Leia a seguir a entrevista que Edwin Truman, ex-secretário-assistente do Tesouro dos EUA, concedeu à Folha na sexta-feira em Washington.
 
Folha - Qual a extensão dos problemas que o aumento nas taxas de juro de longo prazo nos EUA causa para o Brasil?
Edwin Truman -
Isso depende principalmente das razões que estão empurrando para cima as taxas de juros. Há dois cenários distintos. Se o juro estiver subindo pelo fato de a economia americana estar se recuperando mais rapidamente, com um crescimento não de 2%, mas de 4% ao ano no final de 2004, isso será positivo, mais à frente, para o Brasil.
Mas, se o juro estiver subindo apenas pelo fato de o déficit do Tesouro americano estar crescendo muito rapidamente, pressionando as taxas, o Brasil não vai ter nenhum benefício, só os prejuízos desse movimento.

Folha - Em qual cenário o sr. acredita mais?
Truman -
O primeiro cenário me parece mais factível. A economia americana de fato está aquecendo, e o Brasil, embora vá perder recursos de investidores no mercado, tende a ser compensado depois por poder exportar mais para os EUA.
É preciso levar em conta também que, embora as taxas de juro de títulos americanos de longo prazo estejam subindo, a remuneração no curto prazo nos EUA ainda continua em um nível muito baixo se comparada ao que o Brasil continua pagando.
Mesmo assim, já estamos assistindo a uma mudança nos portifólios, especialmente diante da expectativa de recuperação também no mercado acionário americano. Os chamados investidores globais começam a ficar menos interessados nos mercados emergentes.
E o fato é que temos estado já há algum tempo em um ambiente de taxas de juros de curto prazo extremamente baixas nos EUA. Mercados emergentes como o Brasil vinham se beneficiando à medida que os investidores estavam procurando lucros em outras aplicações fora daqui.

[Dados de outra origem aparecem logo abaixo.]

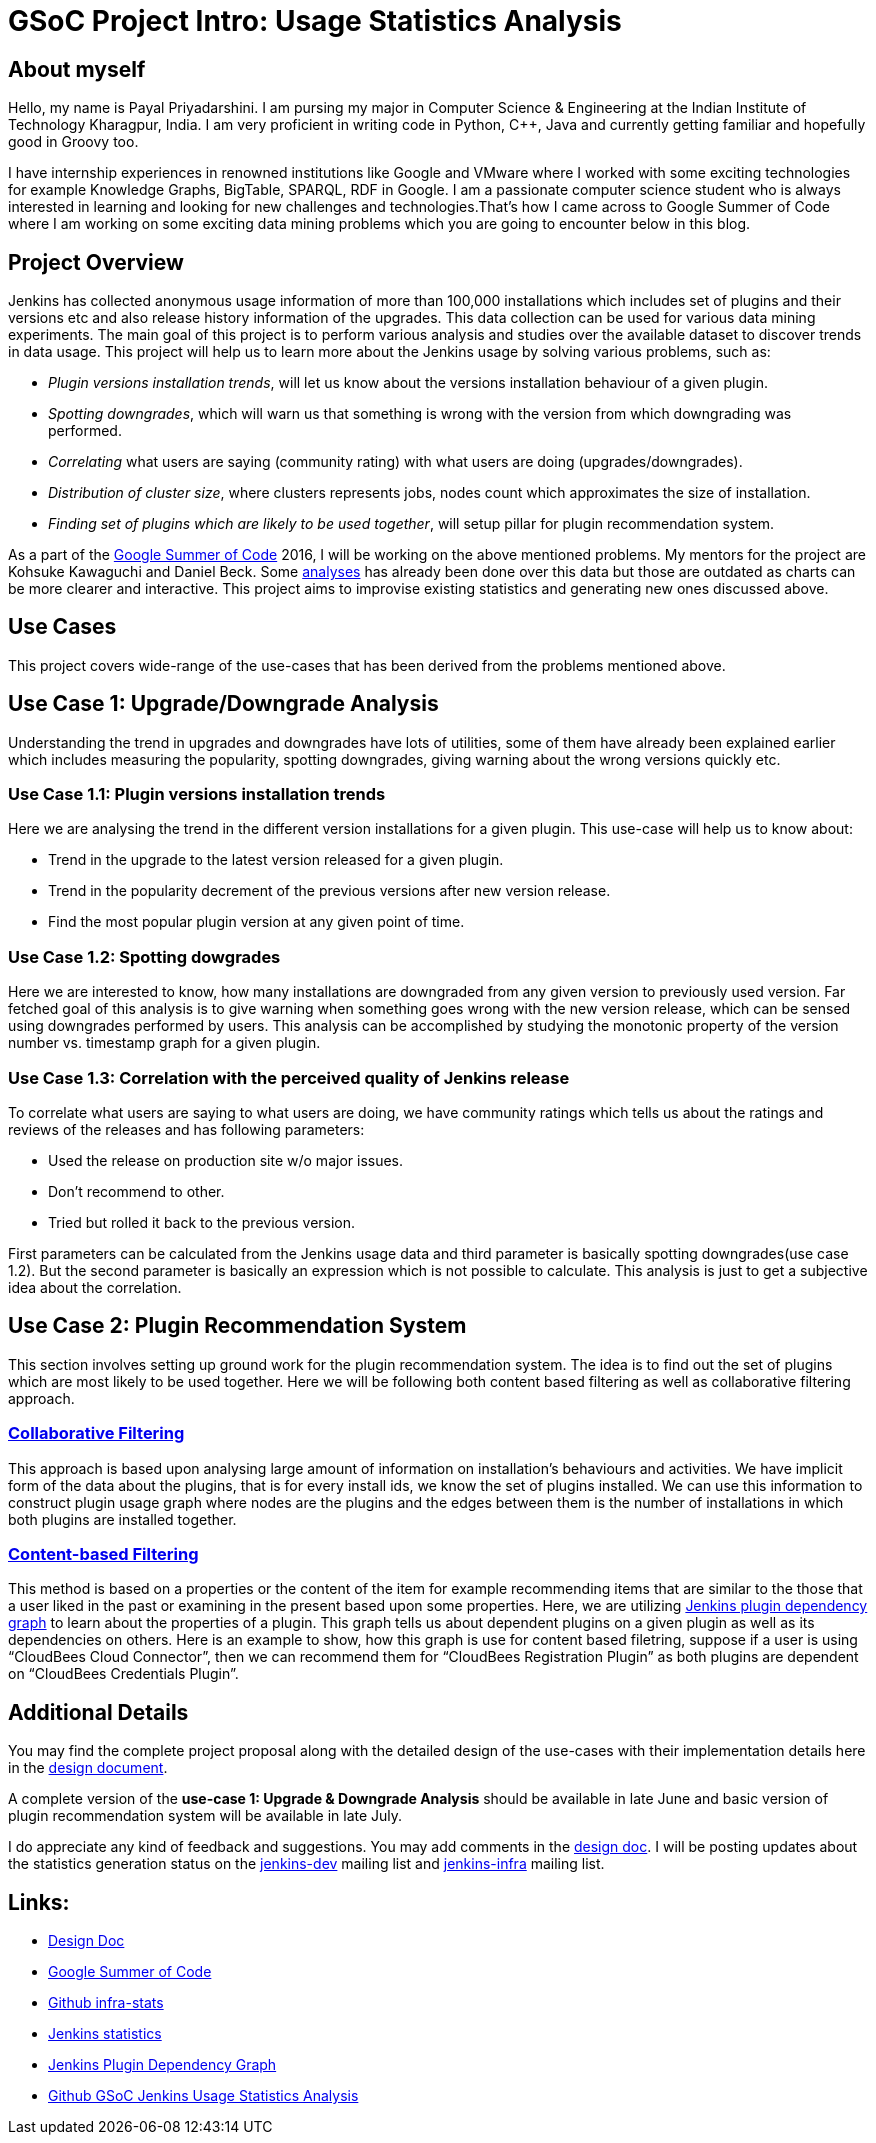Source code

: = GSoC Project Intro: Usage Statistics Analysis
:page-layout: blog
:page-tags: usage-statistics, gsoc

:page-author: payal94


== About myself

Hello, my name is Payal Priyadarshini.  I am pursing my major in Computer
Science & Engineering at the Indian Institute of Technology Kharagpur, India.  I
am very proficient in writing code in Python, C++, Java and currently getting
familiar and hopefully good in Groovy too.

I have internship experiences in renowned institutions like Google and VMware
where I worked with some exciting technologies for example Knowledge Graphs,
BigTable, SPARQL, RDF in Google. I am a passionate computer science student who
is always interested in learning and looking for new challenges and
technologies.That’s how I came across to Google Summer of Code where I am
working on some exciting data mining problems which you are going to encounter
below in this blog.

== Project Overview

Jenkins has collected anonymous usage information of more than 100,000
installations which includes set of plugins and their versions etc and also
release history information of the upgrades. This data collection can be used
for various data mining experiments. The main goal of this project is to perform
various analysis and studies over the available dataset to discover trends
in data usage. This project will help us to learn more about the Jenkins
usage by solving various problems, such as:

* _Plugin versions installation trends_, will let us know about the versions installation behaviour of a given plugin.
* _Spotting downgrades_, which will warn us that something is wrong with the version from which downgrading was performed.
* _Correlating_ what users are saying (community rating) with what users are doing (upgrades/downgrades).
* _Distribution of cluster size_, where clusters represents jobs, nodes count which approximates the size of installation.
* _Finding set of plugins which are likely to be used together_, will setup pillar for plugin recommendation system.

As a part of the link:https://summerofcode.withgoogle.com/[Google Summer of Code] 2016, I will be working on the above
mentioned problems. My mentors for the project are Kohsuke Kawaguchi and Daniel Beck. Some link:https://stats.jenkins-ci.org/jenkins-stats/svg/svgs.html[analyses] has already been done over this
data but those are outdated as charts can be more clearer and interactive. This project aims to improvise existing
statistics and generating new ones discussed above.

== Use Cases

This project covers wide-range of the use-cases that has been derived from the
problems mentioned above.

== Use Case 1: Upgrade/Downgrade Analysis

Understanding the trend in upgrades and downgrades have lots of utilities, some
of them have already been explained earlier which includes measuring the
popularity, spotting downgrades, giving warning about the wrong versions quickly
etc.

=== Use Case 1.1: Plugin versions installation trends

Here we are analysing the trend in the different version installations for a
given plugin. This use-case will help us to know about:

* Trend in the upgrade to the latest version released for a given plugin.
* Trend in the popularity decrement of the previous versions after new version release.
* Find the most popular plugin version at any given point of time.

=== Use Case 1.2: Spotting dowgrades

Here we are interested to know, how many installations are downgraded from any
given version to previously used version. Far fetched goal of this analysis is
to give warning when something goes wrong with the new version release, which
can be sensed using downgrades performed by users. This analysis can be
accomplished by studying the monotonic property of the version number vs.
timestamp graph for a given plugin.

=== Use Case 1.3: Correlation with the perceived quality of Jenkins release

To correlate what users are saying to what users are doing, we have community
ratings which tells us about the ratings and reviews of the releases and has
following parameters:

* Used the release on production site w/o major issues.
* Don’t recommend to other.
* Tried but rolled it back to the previous version.

First parameters can be calculated from the Jenkins usage data and third
parameter is basically spotting downgrades(use case 1.2). But the second
parameter is basically an expression which is not possible to calculate. This
analysis is just to get a subjective idea about the correlation.

== Use Case 2: Plugin Recommendation System

This section involves setting up ground work for the plugin recommendation
system. The idea is to find out the set of plugins which are most likely to be
used together. Here we will be following both content based filtering as well as
collaborative filtering approach.

=== link:https://en.wikipedia.org/wiki/Recommender_system#Collaborative_filtering[Collaborative Filtering]

This approach is based upon analysing large amount of information on
installation's behaviours and activities. We have implicit form of the data
about the plugins, that is for every install ids, we know the set of plugins
installed. We can use this information to construct plugin usage graph where
nodes are the plugins and the edges between them is the number of installations
in which both plugins are installed together.

=== link:https://recommender-systems.org/content-based-filtering/[Content-based Filtering]

This method is based on a properties or the content of the item for example
recommending items that are similar to the those that a user liked in the past
or examining in the present based upon some properties. Here, we are utilizing
link:https://stats.jenkins-ci.org/jenkins-stats/jenkinsgraph.html?filter=kohsuke[Jenkins
plugin dependency graph] to learn about the properties of a plugin. This graph
tells us about dependent plugins on a given plugin as well as its dependencies
on others. Here is an example to show, how this graph is use for content based
filetring, suppose if a user is using “CloudBees Cloud Connector”, then we can
recommend them for “CloudBees Registration Plugin” as both plugins are dependent
on “CloudBees Credentials Plugin”.


== Additional Details

You may find the complete project proposal along with the detailed design of the
use-cases with their implementation details here in the
link:https://docs.google.com/document/d/1ZSVDzYChadUcmsLpI274t36kHJAIE03IDkxBLiVVylM/edit?usp=sharing[design
document].

A complete version of the *use-case 1: Upgrade & Downgrade Analysis* should be
available in late June and basic version of plugin recommendation system will be
available in late July.

I do appreciate any kind of feedback and suggestions.  You may add comments in
the
link:https://docs.google.com/document/d/1ZSVDzYChadUcmsLpI274t36kHJAIE03IDkxBLiVVylM/edit?usp=sharing[design
doc].  I will be posting updates about the statistics generation status on the
link:https://groups.google.com/g/jenkinsci-dev[jenkins-dev] mailing
list and link:http://lists.jenkins-ci.org/mailman/listinfo/jenkins-infra[jenkins-infra] mailing list.

== Links:
* link:https://docs.google.com/document/d/1ZSVDzYChadUcmsLpI274t36kHJAIE03IDkxBLiVVylM/edit?usp=sharing[Design Doc]
* link:https://summerofcode.withgoogle.com/[Google Summer of Code]
* link:https://github.com/jenkinsci/infra-statistics[Github infra-stats]
* link:https://stats.jenkins-ci.org/jenkins-stats/svg/svgs.html[Jenkins statistics]
* link:https://stats.jenkins-ci.org/jenkins-stats/jenkinsgraph.html?filter=kohsuke[Jenkins Plugin Dependency Graph]
* link:https://github.com/Payal94/GSoC-Jenkins-Usage-Statistics-Analysis[Github GSoC Jenkins Usage Statistics Analysis]
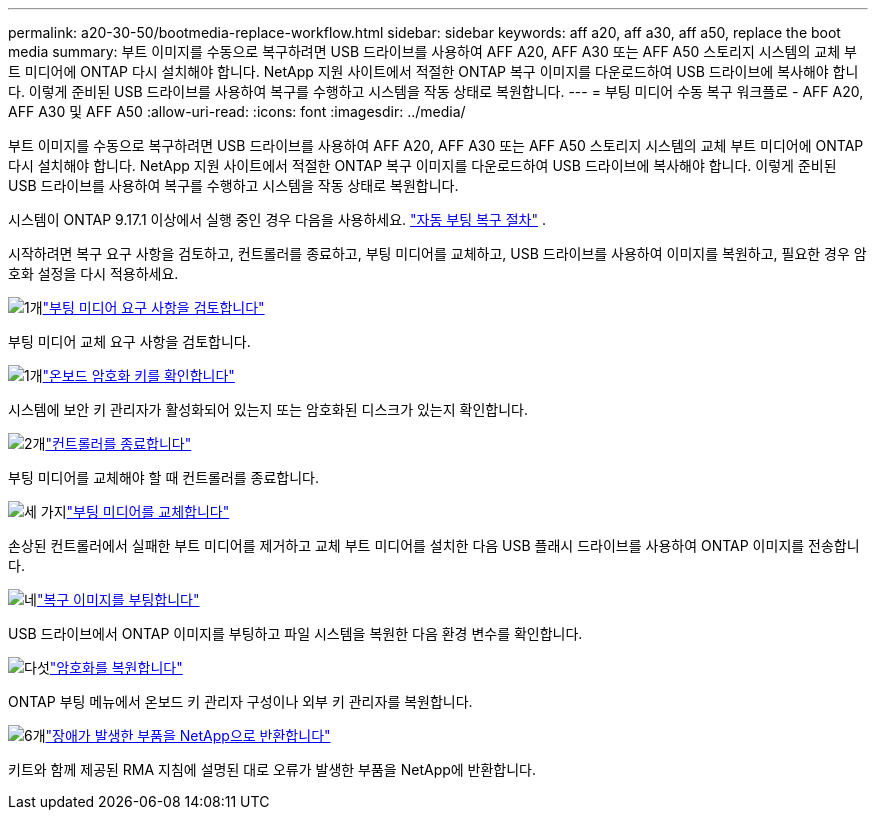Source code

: ---
permalink: a20-30-50/bootmedia-replace-workflow.html 
sidebar: sidebar 
keywords: aff a20, aff a30, aff a50, replace the boot media 
summary: 부트 이미지를 수동으로 복구하려면 USB 드라이브를 사용하여 AFF A20, AFF A30 또는 AFF A50 스토리지 시스템의 교체 부트 미디어에 ONTAP 다시 설치해야 합니다. NetApp 지원 사이트에서 적절한 ONTAP 복구 이미지를 다운로드하여 USB 드라이브에 복사해야 합니다. 이렇게 준비된 USB 드라이브를 사용하여 복구를 수행하고 시스템을 작동 상태로 복원합니다. 
---
= 부팅 미디어 수동 복구 워크플로 - AFF A20, AFF A30 및 AFF A50
:allow-uri-read: 
:icons: font
:imagesdir: ../media/


[role="lead"]
부트 이미지를 수동으로 복구하려면 USB 드라이브를 사용하여 AFF A20, AFF A30 또는 AFF A50 스토리지 시스템의 교체 부트 미디어에 ONTAP 다시 설치해야 합니다. NetApp 지원 사이트에서 적절한 ONTAP 복구 이미지를 다운로드하여 USB 드라이브에 복사해야 합니다. 이렇게 준비된 USB 드라이브를 사용하여 복구를 수행하고 시스템을 작동 상태로 복원합니다.

시스템이 ONTAP 9.17.1 이상에서 실행 중인 경우 다음을 사용하세요. link:bootmedia-replace-workflow-bmr.html["자동 부팅 복구 절차"] .

시작하려면 복구 요구 사항을 검토하고, 컨트롤러를 종료하고, 부팅 미디어를 교체하고, USB 드라이브를 사용하여 이미지를 복원하고, 필요한 경우 암호화 설정을 다시 적용하세요.

.image:https://raw.githubusercontent.com/NetAppDocs/common/main/media/number-1.png["1개"]link:bootmedia-replace-requirements.html["부팅 미디어 요구 사항을 검토합니다"]
[role="quick-margin-para"]
부팅 미디어 교체 요구 사항을 검토합니다.

.image:https://raw.githubusercontent.com/NetAppDocs/common/main/media/number-2.png["1개"]link:bootmedia-encryption-preshutdown-checks.html["온보드 암호화 키를 확인합니다"]
[role="quick-margin-para"]
시스템에 보안 키 관리자가 활성화되어 있는지 또는 암호화된 디스크가 있는지 확인합니다.

.image:https://raw.githubusercontent.com/NetAppDocs/common/main/media/number-3.png["2개"]link:bootmedia-shutdown.html["컨트롤러를 종료합니다"]
[role="quick-margin-para"]
부팅 미디어를 교체해야 할 때 컨트롤러를 종료합니다.

.image:https://raw.githubusercontent.com/NetAppDocs/common/main/media/number-4.png["세 가지"]link:bootmedia-replace.html["부팅 미디어를 교체합니다"]
[role="quick-margin-para"]
손상된 컨트롤러에서 실패한 부트 미디어를 제거하고 교체 부트 미디어를 설치한 다음 USB 플래시 드라이브를 사용하여 ONTAP 이미지를 전송합니다.

.image:https://raw.githubusercontent.com/NetAppDocs/common/main/media/number-5.png["네"]link:bootmedia-recovery-image-boot.html["복구 이미지를 부팅합니다"]
[role="quick-margin-para"]
USB 드라이브에서 ONTAP 이미지를 부팅하고 파일 시스템을 복원한 다음 환경 변수를 확인합니다.

.image:https://raw.githubusercontent.com/NetAppDocs/common/main/media/number-6.png["다섯"]link:bootmedia-encryption-restore.html["암호화를 복원합니다"]
[role="quick-margin-para"]
ONTAP 부팅 메뉴에서 온보드 키 관리자 구성이나 외부 키 관리자를 복원합니다.

.image:https://raw.githubusercontent.com/NetAppDocs/common/main/media/number-7.png["6개"]link:bootmedia-complete-rma.html["장애가 발생한 부품을 NetApp으로 반환합니다"]
[role="quick-margin-para"]
키트와 함께 제공된 RMA 지침에 설명된 대로 오류가 발생한 부품을 NetApp에 반환합니다.
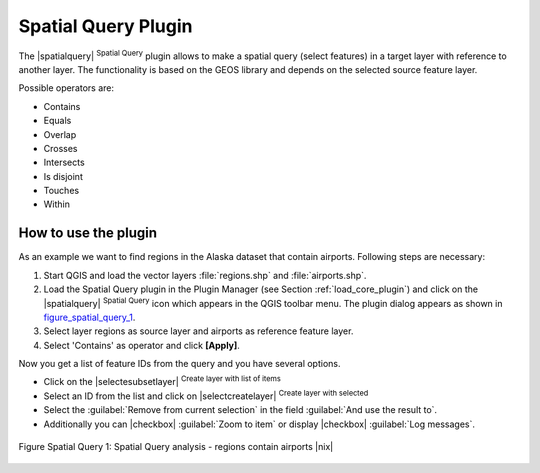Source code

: 
.. _`spatial_query`:

Spatial Query Plugin
====================


The |spatialquery| :sup:`Spatial Query` plugin allows to make a spatial
query (select features) in a target layer with reference to another layer.
The functionality is based on the GEOS library and depends on the selected
source feature layer.

Possible operators are:

* Contains
* Equals
* Overlap
* Crosses
* Intersects
* Is disjoint
* Touches
* Within

How to use the plugin
----------------------

As an example we want to find regions in the Alaska dataset that contain
airports. Following steps are necessary:

#. Start QGIS and load the vector layers :file:`regions.shp` and
   :file:`airports.shp`.
#. Load the Spatial Query plugin in the Plugin Manager (see Section
   :ref:`load_core_plugin`) and click on the |spatialquery| 
   :sup:`Spatial Query` icon which appears in the QGIS toolbar menu. The 
   plugin dialog appears as shown in figure_spatial_query_1_.
#. Select layer regions as source layer and airports as reference feature
   layer.
#. Select 'Contains' as operator and click **[Apply]**.

Now you get a list of feature IDs from the query and you have several
options.

* Click on the |selectesubsetlayer| :sup:`Create layer with list of
  items`
* Select an ID from the list and click on |selectcreatelayer|
  :sup:`Create layer with selected`
* Select the :guilabel:`Remove from current selection` in the field 
  :guilabel:`And use the result to`.
* Additionally you can |checkbox| :guilabel:`Zoom to item` or display 
  |checkbox| :guilabel:`Log messages`.

.. _figure_spatial_query_1:

.. figure:: /static/user_manual/plugins/spatial_query_sample.png
   :align: center
   :width: 40 em

   Figure Spatial Query 1: Spatial Query analysis - regions contain airports |nix|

Isso ocorreu em boa medida ao longo dos últimos seis meses.
A partir do momento em que a rentabilidade de alguns ativos -títulos do governo e ações, principalmente- voltar a ter uma tendência de alta nos EUA e em outros países industrializados, a atratividade do Brasil tende a diminuir.

Folha - Esse movimento explicaria a desvalorização do real nos últimos dias?
Truman -
O real passou, digamos, por uma bela trajetória nos últimos meses. Agora o câmbio está voltando à faixa de R$ 3,00 por dólar, o que é compatível com o movimento das taxas de juro e com as discussões no Brasil sobre se a moeda estava ou não entrando em uma zona de valorização exagerada. É preciso levar em conta também que o dólar vem se valorizando em relação a todas as outras moedas.

Folha - Esse novo movimento nos EUA complica as coisas tendo em vista a intenção brasileira de reduzir a taxa de juros?
Truman -
Talvez. A inflação e as expectativas em relação aos índices futuros estão caindo, o que oferece algum fôlego ao Banco Central para continuar reduzindo o juro. Mas o Brasil precisará ser muito cuidadoso. Três elementos principais precisam ser levados em conta nesta decisão: o que está acontecendo com a economia dos EUA, o acompanhamento da inflação, e a evolução do processo político no Brasil.
Haverá votações importantes em breve em relação às reformas e, se elas forem no caminho certo, as coisas ficarão bem melhores.
O fato é que o Brasil vem fazendo a coisa certa em termos macroeconômicos e dizendo a coisa certa na questão das reformas. Mas isso ainda não foi colocado à prova. As reformas não foram votadas, e a grande questão a ser respondida é se, no final, o governo Lula vai conseguir aprová-las ou não. Se conseguir, as coisas ficarão bem. Se não, haverá um sinal e movimentos muito negativos.

Folha - O governo brasileiro diz que ainda está pensando a respeito. Na sua opinião, o Brasil deveria fechar um novo acordo com o FMI este ano?
Truman -
Essa é uma decisão que o governo Lula precisa tomar. O Brasil ainda não está fora de perigo e, por isso, terá de continuar perseguindo políticas fiscais e monetárias prudentes. A questão é se deve continuar fazendo isso com ou sem o apoio do FMI. Mas as políticas básicas devem continuar as mesmas se o país quiser ir em frente.
Mesmo que não feche um novo acordo, o país não poderá, por exemplo, baixar o superávit primário dos 4,25% do PIB de hoje para 2,5%. Se fizer isso, certamente haverá uma crise.
Um novo acordo com o Fundo deixaria as coisas mais fáceis, mas reconheço que se trata também de uma decisão política a ser tomada. O fato é que o Brasil terá de continuar com a mesma política, fazendo a coisa certa pelo fato de ser a coisa certa, e não apenas porque o FMI mandou agir dessa maneira.